First there was Villa-Lobos’ wild, pounding mélange of indigenous Brazilian and European classical influences, Chôros No. 10 Rasga O Coraçäo, which Esa-Pekka Salonen introduced to this orchestra back in 1997 and Michael Tilson Thomas reprised with them in 2023. It involves a percussion section loaded with drums, scratchers, shakers, and woodblocks, and a chanting choral part, this last executed with relish by the Los Angeles Master Chorale. Dudamel gave it a boisterous ride, getting the primal choral chant groove going with a mighty kick, everything registering clearly in Walt Disney Concert Hall.

Gabriela Ortiz’s even wilder choral-orchestral workout Yanga received its world premiere here, with Dudamel presiding, in 2019 as a companion piece for Beethoven’s Ninth Symphony during the weekend celebrating the LA Phil’s centennial. The subject matter was Gaspar Yanga, an African-born leader of ex-slaves who avoided recapture by the Spanish slave trade in the 17th century. The theme ties in somewhat with Beethoven’s freedom-fighting proclamation of universal brotherhood in the Ninth’s “Ode to Joy.” Musically, though, it fit far more comfortably here in the context of its concert companions from Brazil and Mexico.

Dudamel with Ortiz and members of the Tambuco Percussion Ensemble

After some choral/orchestral crescendos, the four players of the Tambuco Percussion Ensemble from Mexico went to work with a percolating group cadenza, and the Master Chorale chanted the name Yanga over and over. The jagged groove moved dynamically, making the same impact it did in 2019. Several additional spot mics loomed over the orchestra and in front of the chorus in the first half of the evening; presumably, the recording engineers were concentrating on Yanga as an addition to the collection of Ortiz pieces that have already been released for streaming.

There was some nostalgic history surrounding the performance of Revueltas’ suite from the 1939 film score La Noche de los Mayas, as this was the very first piece Dudamel conducted in his North American debut at Hollywood Bowl in 2005. Again, Salonen beat Dudamel to it, introducing La Noche to the Phil in 1998, subsequently playing it at the Ojai Festival and recording it. Sometimes we forget the prescient spadework, however scattered, that Salonen did for Latin American repertoire when he was here. Dudamel’s performance had a swagger, assurance, and swinging fervor that blew hot in comparison to memories of Salonen’s cool yet invigorating precision. Twelve percussion players lined the back wall of the stage, jamming against the dissonances in the fourth part of the suite; one of them blew on a ghostly-sounding conch shell.

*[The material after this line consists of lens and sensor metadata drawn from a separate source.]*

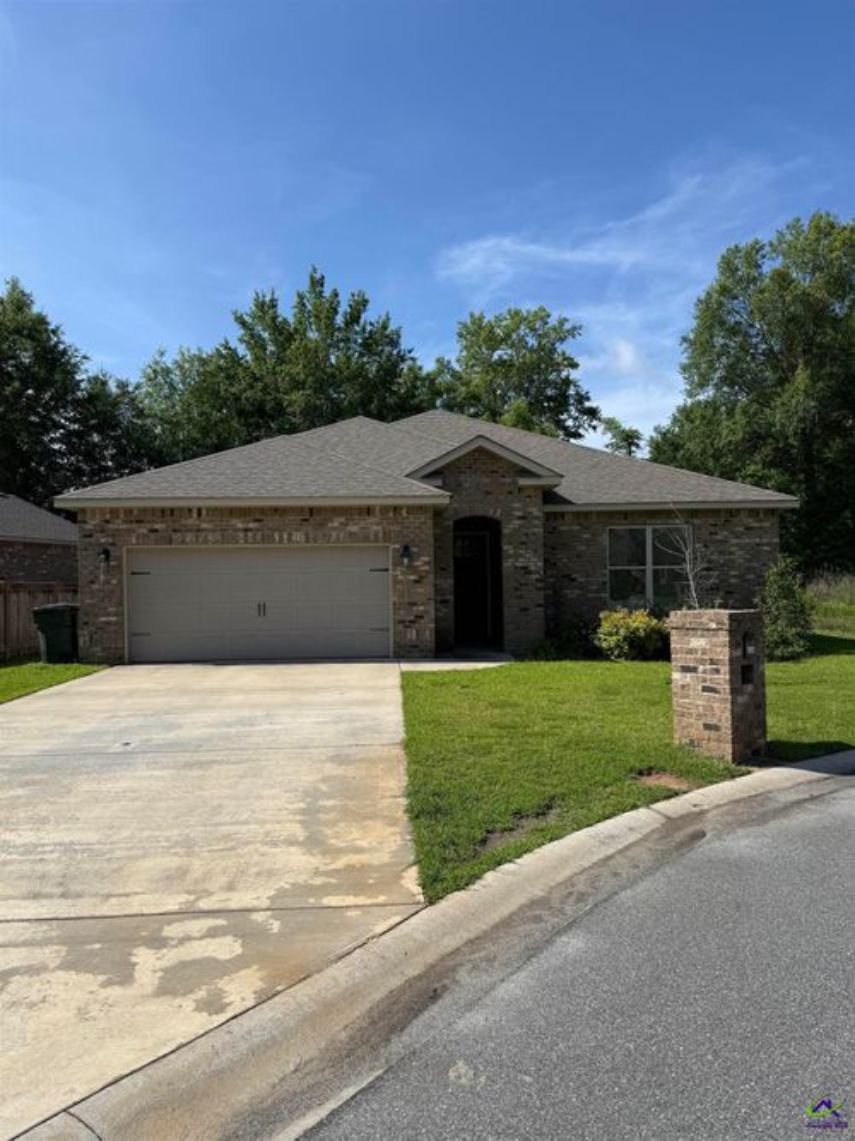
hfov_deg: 56.8
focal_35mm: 24
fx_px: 791
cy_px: 570
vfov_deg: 71.6
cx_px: 428
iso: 80
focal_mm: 6.76
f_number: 1.78
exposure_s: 1/5319
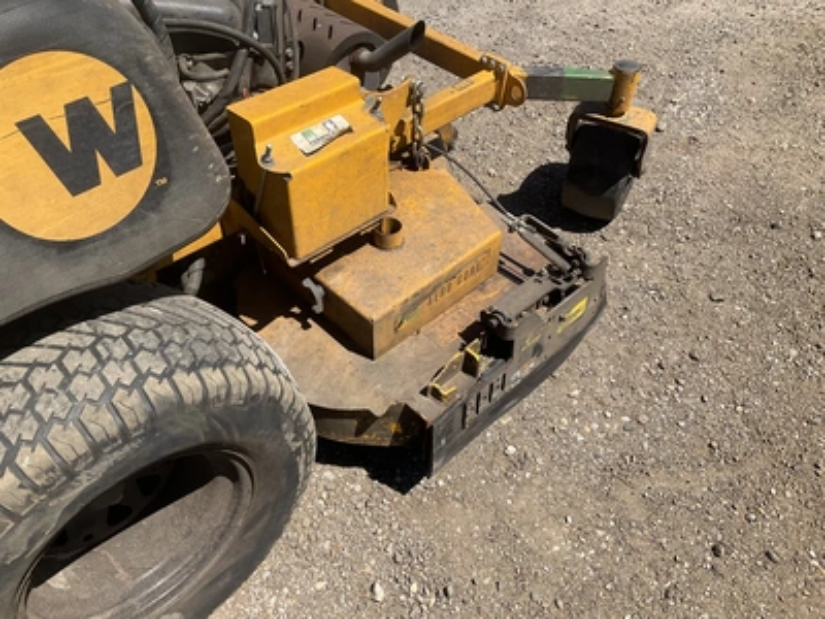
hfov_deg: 61.7
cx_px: 412
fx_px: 691
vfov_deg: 48.2
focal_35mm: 29
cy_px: 310
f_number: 1.8
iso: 25
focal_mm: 3
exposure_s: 1/1342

The announced program came up short in length, offering just a bit under an hour of music. But Dudamel had an addendum up his sleeve, bringing out a surprise guest, Ángela Aguilar, who sang a traditional Mexican folk song, “La Llorona (Henestrosa),” with a seductive tone in Spanish as the trumpet section chimed in with mariachi-flavored thirds. The song is said to be directly associated with Día de los Muertos.

Adding to the immersive atmosphere of the occasion, there were several altars celebrating the dead in the Disney Hall lobbies. One of them honored musicians and another contained photos of freedom fighters ranging from Harriet Tubman and Frederick Douglass to Nelson Mandela and Desmond Tutu.